-- What you need to do --
• 1. Using the review of Tony Coote's memoir, decide whether each statement agrees with it: (a) Coote was the eldest of four boys; (b) Coote wrote the memoir before his diagnosis; (c) the grief over his younger brother's death was openly dealt with. For each, answer yes or no and quote the deciding words.
• 2. According to the review of Tony Coote's memoir, what does the book's first sermon urge congregants to do?

For some the snow of March 2018 will evoke fond memories of being cooped up with family; days off work; and maybe building a snowman. But for Fr Tony Coote, the snow and its isolating effect were the backdrop for a medical prognosis that would change the course of his life.
The diagnosis of Motor Neuron Disease was the spark that led Coote to write his memoir. The reason was simple, according to the prologue: “I want to write the story about my life and the story of my faith, while I still can.” That sentence is both instructive in setting out the book’s intentions and a warning to the non-religious: like it or not, this will involve Catholicism.
The story starts with MND, its symptoms, the diagnosis and the author’s subsequent reaction. But delving into the past, we learn of his early life growing up in Fairview, and then Santry, Co Dublin as the eldest of four boys.
Early in his life, the death of his younger brother forced him to become independent. In a manner typical of the time, the grief was not openly dealt with. Coote, to borrow from Shakespeare, realised that the grief that does not speak “knits up the o’er wrought heart and bids it break”. MND later robs Coote of the independence he so valued, and witnessing this regression is difficult for the reader. As Coote himself acknowledges: “you think you can take on the whole world. But no one can take on the world on their own”.
Coote explains why he came to be a priest, delivering the first sermon of the book, which urges congregants to “celebrate the impossible being made possible”.

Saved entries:

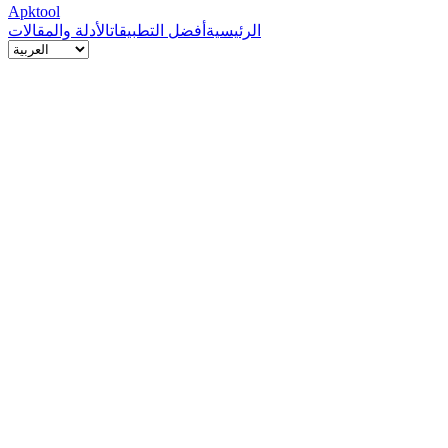
Apktool
الرئيسية
أفضل التطبيقات
الأدلة والمقالات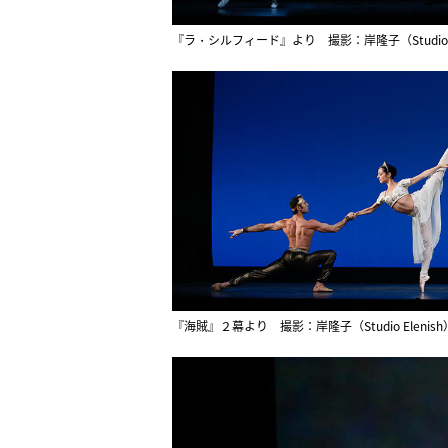
『ラ・シルフィード』より 撮影：岸隆子（Studio El
『海賊』２幕より 撮影：岸隆子（Studio Elenish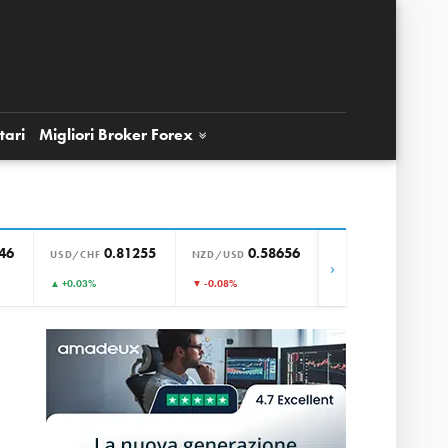
tari
Migliori Broker
Forex
46
0.81255
0.58656
0.85650
USD/CHF
NZD/USD
EUR/GBP
›
▲ +0.03%
▼ -0.08%
▼ -0.01%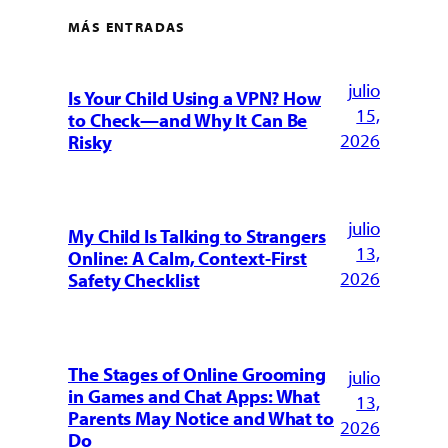
MÁS ENTRADAS
julio
Is Your Child Using a VPN? How
15,
to Check—and Why It Can Be
2026
Risky
julio
My Child Is Talking to Strangers
13,
Online: A Calm, Context-First
2026
Safety Checklist
The Stages of Online Grooming
julio
in Games and Chat Apps: What
13,
Parents May Notice and What to
2026
Do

-- Task-by-task answers --
• 1.
(a) Yes: "as the eldest of four boys"
(b) No: "The diagnosis of Motor Neuron Disease was the spark that led Coote to write his memoir."
(c) No: "the grief was not openly dealt with."

• 2. To "celebrate the impossible being made possible".